April 21, 2006 - Day 3 - Week 3 - Bald Or Not To Be Bald

Chemo therapy impacts every individual differently, or so I have been fore-warned by former recipients of treatment and the health care professional community.  When I tell people that I feel pretty darn good and that I have had no ill effects other than wearing out around mid-afternoon they appear shocked.  Apparently the word is on the street that you are supposed to feel really bad when the chemicals start attacking the cancer. Bad is a relative term.  Today I feel good. Tomorrow may be a different story.

I asked the specialist Dr. Larry Piro what this was all about and he calmly told me that when the bright blue stuff starts accumulating in my system, somewhere probably around month three or four, that I will probably have some adverse reactions.  Nausea has been covered with something fed intravenously during treatment, but I have been cautioned to expect the mid-treatment blues, and perhaps my hair coming off in clumps in the shower.  One bit of advice offered was to shave it all off now so no one would see the process.

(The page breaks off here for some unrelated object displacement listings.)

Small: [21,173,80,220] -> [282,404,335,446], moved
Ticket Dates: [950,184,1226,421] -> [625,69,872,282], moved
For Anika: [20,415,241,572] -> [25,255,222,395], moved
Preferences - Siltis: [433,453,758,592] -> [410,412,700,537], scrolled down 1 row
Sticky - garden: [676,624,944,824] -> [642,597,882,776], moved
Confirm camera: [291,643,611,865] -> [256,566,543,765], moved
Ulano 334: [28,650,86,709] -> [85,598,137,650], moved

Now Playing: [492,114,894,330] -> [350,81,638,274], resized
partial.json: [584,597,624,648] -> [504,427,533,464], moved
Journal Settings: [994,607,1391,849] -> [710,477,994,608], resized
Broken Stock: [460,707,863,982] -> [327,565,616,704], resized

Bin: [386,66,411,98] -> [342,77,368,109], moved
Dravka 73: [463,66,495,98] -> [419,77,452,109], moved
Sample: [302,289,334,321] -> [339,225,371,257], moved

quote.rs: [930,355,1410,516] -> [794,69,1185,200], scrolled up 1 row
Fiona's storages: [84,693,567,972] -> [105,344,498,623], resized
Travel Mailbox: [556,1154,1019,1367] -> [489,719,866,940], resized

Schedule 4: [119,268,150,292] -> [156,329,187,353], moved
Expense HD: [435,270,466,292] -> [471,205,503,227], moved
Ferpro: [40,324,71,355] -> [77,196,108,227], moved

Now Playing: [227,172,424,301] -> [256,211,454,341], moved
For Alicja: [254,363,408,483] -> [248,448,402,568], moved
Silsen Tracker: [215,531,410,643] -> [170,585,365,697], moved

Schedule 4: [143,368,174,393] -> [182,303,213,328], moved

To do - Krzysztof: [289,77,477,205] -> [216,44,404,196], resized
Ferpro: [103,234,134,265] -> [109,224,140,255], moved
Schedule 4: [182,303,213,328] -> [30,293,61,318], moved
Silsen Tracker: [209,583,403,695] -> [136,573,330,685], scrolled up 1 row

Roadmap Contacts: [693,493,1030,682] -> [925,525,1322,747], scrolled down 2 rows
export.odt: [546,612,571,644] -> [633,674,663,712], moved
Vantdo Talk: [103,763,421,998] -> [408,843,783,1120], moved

I have declined that offer.

Frankly, since I was a senior at The Loomis School,  hair loss has not been a big deal for me; as a matter of record,  on the scale of 1-10, ten being bushy, I am already at about 4 or sparse with a chance of  moving towards a 3 – comb over time.   Opinions vary as to the beauty of the shape of my head from “you’ll look as good as Kojak” to “you might consider getting a wig now.”  My friend’s tongue in cheek comment hit home:  I sold women’s hairpieces, wiglets, falls, and hand tied human hair wigs, to help put myself through seminary.

Put this all together and one quickly realizes that the externals really do not matter in life. We have been sold a bill of goods on how we should look in our culture. There is a pre-conceived notion of beauty.  Bald is neither beautiful nor ugly, it just is what it is.  Actually it might even save me a few hundred bucks in haircuts over the course of the eight months.  My young friend Wendy, fighting the good fights against non – Hodgkin’s lymphoma was fashionable and proud in her designer scarf covering a completely bald head.

When one accepts one’s station in life, acknowledges the condition good or bad, then it, and whatever that it may be, begins to lose its power over you.  Cancer is something many many people have had to own.  When embraced and fully owned its grasp will soften and we can grow as people.  Acknowledging the physical changes is one part of that process.